Please update the records below by replacing each "France" with "FR" and keeping everything else the same. Leave the pictures out of your answer.

- Opening Delimiter -

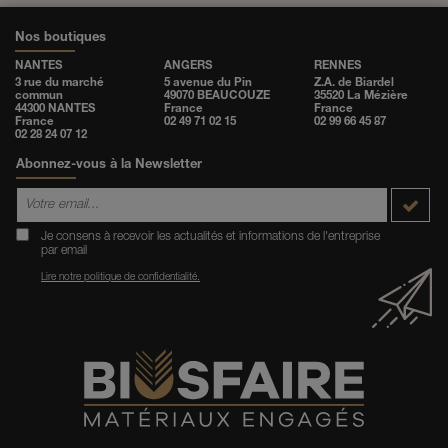
Nos boutiques
NANTES
ANGERS
RENNES
3 rue du marché
5 avenue du Pin
Z.A. de Biardel
commun
49070 BEAUCOUZE
35520 La Mézière
44300 NANTES
France
France
France
02 49 71 02 15
02 99 66 45 87
02 28 24 07 12
Abonnez-vous à la Newsletter
Je consens à recevoir les actualités et informations de l'entreprise
par email
Lire notre politique de confidentialité.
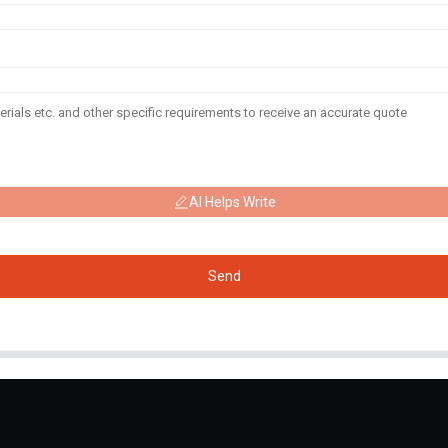
AI Helps Write
Send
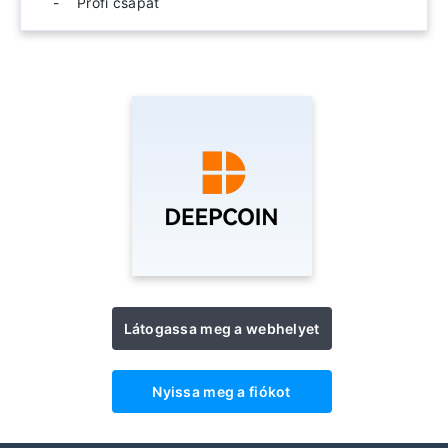
Profi csapat
Látogassa meg a webhelyet
Nyissa meg a fiókot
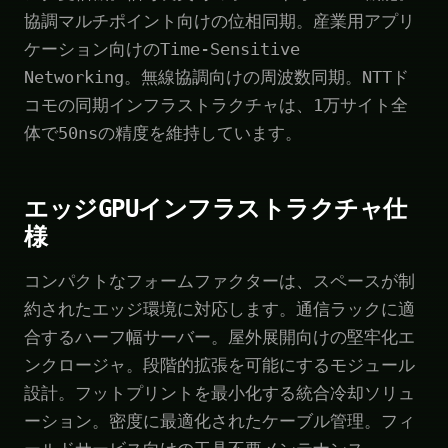
協調マルチポイント向けの位相同期。産業用アプリ
ケーション向けのTime-Sensitive
Networking。無線協調向けの周波数同期。NTTド
コモの同期インフラストラクチャは、1万サイト全
体で50nsの精度を維持しています。
エッジGPUインフラストラクチャ仕
様
コンパクトなフォームファクターは、スペースが制
約されたエッジ環境に対応します。通信ラックに適
合するハーフ幅サーバー。屋外展開向けの堅牢化エ
ンクロージャ。段階的拡張を可能にするモジュール
設計。フットプリントを最小化する統合冷却ソリュ
ーション。密度に最適化されたケーブル管理。フィ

- Closing Delimiter -

## Task output
Nos boutiques
NANTES
ANGERS
RENNES
3 rue du marché
5 avenue du Pin
Z.A. de Biardel
commun
49070 BEAUCOUZE
35520 La Mézière
44300 NANTES
FR
FR
FR
02 49 71 02 15
02 99 66 45 87
02 28 24 07 12
Abonnez-vous à la Newsletter
Je consens à recevoir les actualités et informations de l'entreprise
par email
Lire notre politique de confidentialité.
AI Helps Write
Send
Profi csapat
Látogassa meg a webhelyet
Nyissa meg a fiókot
協調マルチポイント向けの位相同期。産業用アプリ
ケーション向けのTime-Sensitive
Networking。無線協調向けの周波数同期。NTTド
コモの同期インフラストラクチャは、1万サイト全
体で50nsの精度を維持しています。
エッジGPUインフラストラクチャ仕
様
コンパクトなフォームファクターは、スペースが制
約されたエッジ環境に対応します。通信ラックに適
合するハーフ幅サーバー。屋外展開向けの堅牢化エ
ンクロージャ。段階的拡張を可能にするモジュール
設計。フットプリントを最小化する統合冷却ソリュ
ーション。密度に最適化されたケーブル管理。フィ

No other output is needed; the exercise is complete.